Data records:
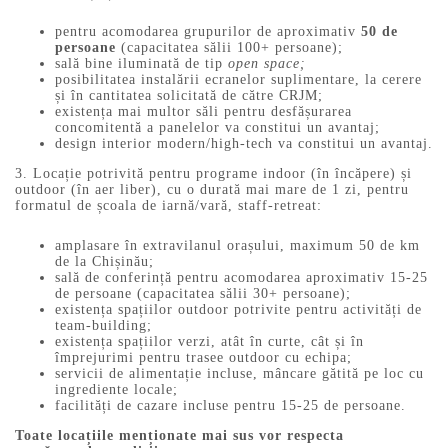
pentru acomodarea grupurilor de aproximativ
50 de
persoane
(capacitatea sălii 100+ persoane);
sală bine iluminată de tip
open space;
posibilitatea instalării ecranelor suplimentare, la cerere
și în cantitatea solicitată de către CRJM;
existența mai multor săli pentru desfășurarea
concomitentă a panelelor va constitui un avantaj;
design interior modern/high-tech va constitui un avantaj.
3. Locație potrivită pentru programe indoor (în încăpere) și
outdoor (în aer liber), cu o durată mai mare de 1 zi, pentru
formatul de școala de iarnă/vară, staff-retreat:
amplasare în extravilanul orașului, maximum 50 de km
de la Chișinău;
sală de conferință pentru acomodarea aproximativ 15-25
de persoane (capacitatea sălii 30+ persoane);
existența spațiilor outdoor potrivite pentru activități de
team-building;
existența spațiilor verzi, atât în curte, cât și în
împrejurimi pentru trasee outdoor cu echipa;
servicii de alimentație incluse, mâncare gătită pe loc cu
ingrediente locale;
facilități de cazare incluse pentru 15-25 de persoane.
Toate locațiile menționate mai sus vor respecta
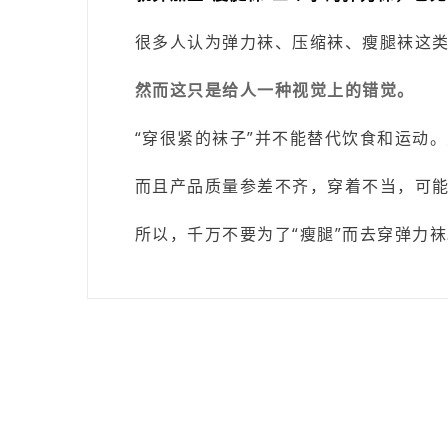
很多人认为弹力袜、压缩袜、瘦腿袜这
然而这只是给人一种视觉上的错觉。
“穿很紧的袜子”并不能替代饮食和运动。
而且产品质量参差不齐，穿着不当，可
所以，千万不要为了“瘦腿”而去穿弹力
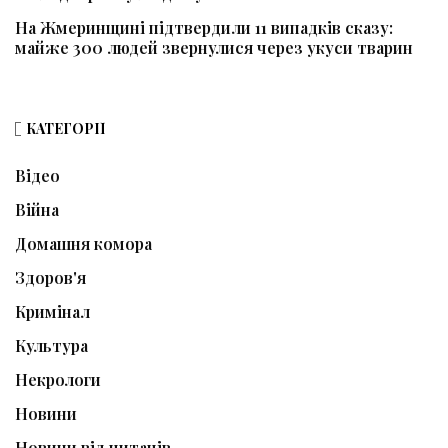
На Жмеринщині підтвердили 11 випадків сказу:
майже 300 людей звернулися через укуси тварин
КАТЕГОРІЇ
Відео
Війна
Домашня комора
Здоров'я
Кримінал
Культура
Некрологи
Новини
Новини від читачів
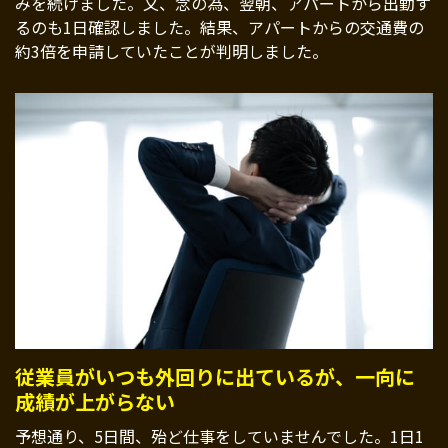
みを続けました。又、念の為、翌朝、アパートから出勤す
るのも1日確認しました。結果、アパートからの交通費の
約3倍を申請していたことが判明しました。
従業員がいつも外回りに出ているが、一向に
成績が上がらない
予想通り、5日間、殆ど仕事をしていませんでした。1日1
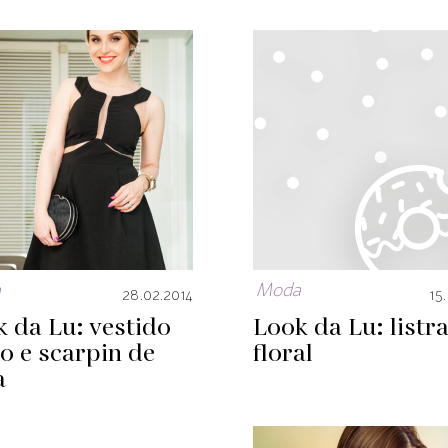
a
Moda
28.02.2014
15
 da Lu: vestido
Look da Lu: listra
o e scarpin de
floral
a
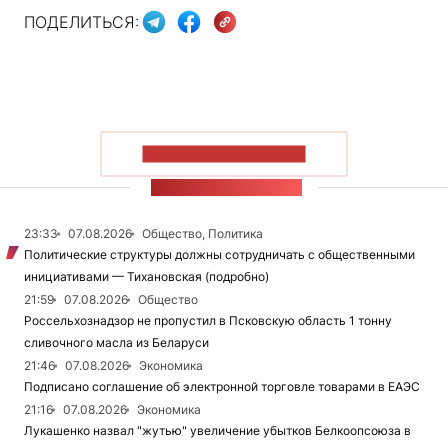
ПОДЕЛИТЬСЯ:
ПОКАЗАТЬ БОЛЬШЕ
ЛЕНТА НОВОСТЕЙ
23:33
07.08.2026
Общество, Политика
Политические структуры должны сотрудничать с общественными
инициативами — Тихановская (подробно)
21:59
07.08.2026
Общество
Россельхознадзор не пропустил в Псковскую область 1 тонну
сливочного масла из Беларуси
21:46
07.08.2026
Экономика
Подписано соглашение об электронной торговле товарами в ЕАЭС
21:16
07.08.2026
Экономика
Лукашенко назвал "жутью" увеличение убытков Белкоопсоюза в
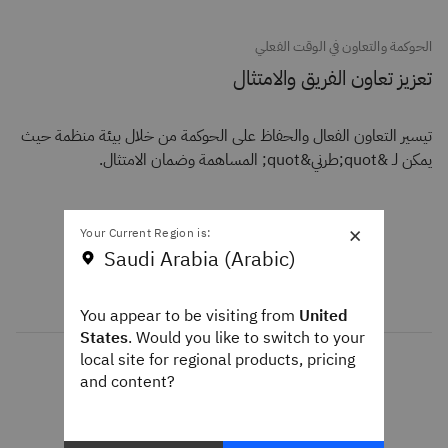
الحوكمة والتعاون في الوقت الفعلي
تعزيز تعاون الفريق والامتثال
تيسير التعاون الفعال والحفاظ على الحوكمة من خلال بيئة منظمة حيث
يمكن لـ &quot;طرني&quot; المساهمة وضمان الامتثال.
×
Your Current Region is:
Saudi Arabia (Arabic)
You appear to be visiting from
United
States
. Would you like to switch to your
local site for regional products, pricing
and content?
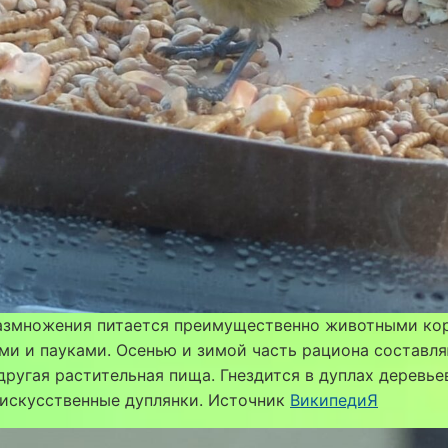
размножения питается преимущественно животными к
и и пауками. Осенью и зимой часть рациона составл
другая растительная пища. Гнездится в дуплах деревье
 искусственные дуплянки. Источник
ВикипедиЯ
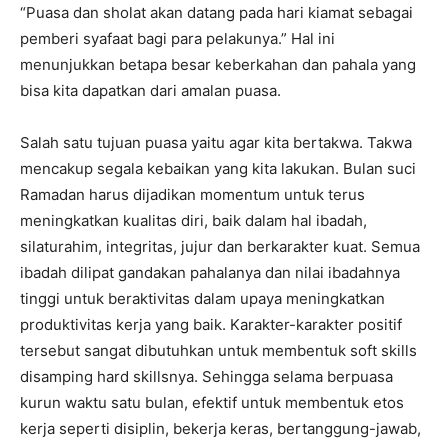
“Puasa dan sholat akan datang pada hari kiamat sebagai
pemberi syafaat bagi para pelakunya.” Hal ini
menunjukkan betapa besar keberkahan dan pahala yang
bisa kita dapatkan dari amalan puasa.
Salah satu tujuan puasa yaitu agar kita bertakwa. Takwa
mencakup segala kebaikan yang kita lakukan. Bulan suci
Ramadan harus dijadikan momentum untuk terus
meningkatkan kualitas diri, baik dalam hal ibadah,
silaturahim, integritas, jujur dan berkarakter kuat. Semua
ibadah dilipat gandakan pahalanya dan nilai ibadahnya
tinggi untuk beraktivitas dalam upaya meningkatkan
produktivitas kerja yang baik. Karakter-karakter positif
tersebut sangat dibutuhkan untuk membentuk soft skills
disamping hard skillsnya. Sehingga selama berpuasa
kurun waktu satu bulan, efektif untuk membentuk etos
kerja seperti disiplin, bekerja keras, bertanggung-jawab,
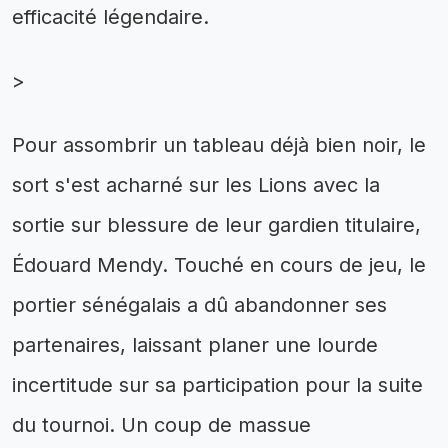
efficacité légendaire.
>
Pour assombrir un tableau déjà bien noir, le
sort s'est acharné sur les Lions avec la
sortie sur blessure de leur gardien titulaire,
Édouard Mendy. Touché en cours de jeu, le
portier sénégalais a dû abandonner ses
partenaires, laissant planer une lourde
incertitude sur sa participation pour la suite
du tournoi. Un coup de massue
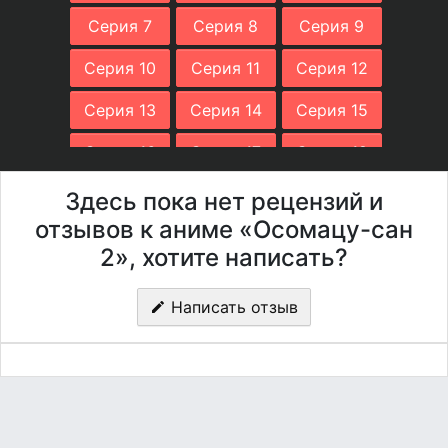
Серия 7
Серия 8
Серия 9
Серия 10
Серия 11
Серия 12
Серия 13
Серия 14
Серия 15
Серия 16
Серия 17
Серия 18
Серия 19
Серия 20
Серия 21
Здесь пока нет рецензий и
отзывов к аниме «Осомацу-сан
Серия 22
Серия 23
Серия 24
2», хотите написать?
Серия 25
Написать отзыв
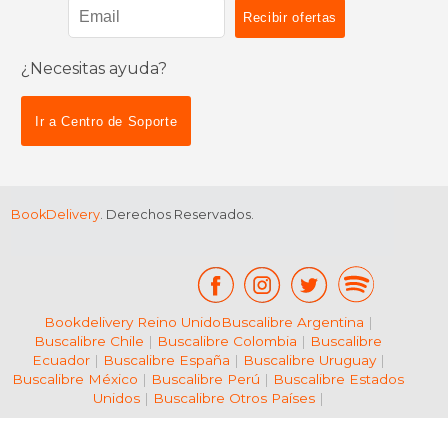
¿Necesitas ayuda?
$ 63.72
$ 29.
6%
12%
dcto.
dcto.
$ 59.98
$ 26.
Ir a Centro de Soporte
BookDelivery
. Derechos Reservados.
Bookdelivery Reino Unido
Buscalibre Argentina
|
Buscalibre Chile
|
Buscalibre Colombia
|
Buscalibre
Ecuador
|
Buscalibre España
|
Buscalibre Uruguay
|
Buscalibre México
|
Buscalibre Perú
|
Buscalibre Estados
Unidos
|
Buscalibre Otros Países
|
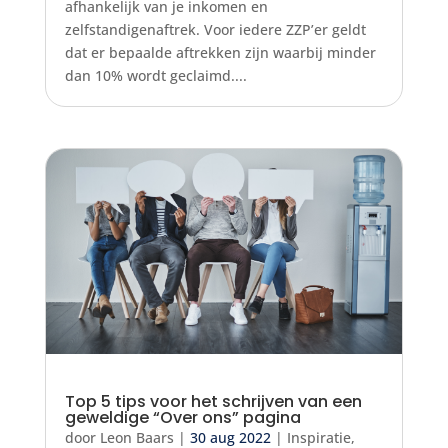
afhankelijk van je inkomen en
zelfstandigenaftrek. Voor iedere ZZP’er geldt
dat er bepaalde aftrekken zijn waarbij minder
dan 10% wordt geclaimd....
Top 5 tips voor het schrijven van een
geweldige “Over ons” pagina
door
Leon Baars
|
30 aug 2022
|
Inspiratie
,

■ Exercise details
Find the lines above that contain the word "incluse" and copy each one.

■ Response to the exercise
servicii de alimentație incluse, mâncare gătită pe loc cu
facilități de cazare incluse pentru 15-25 de persoane.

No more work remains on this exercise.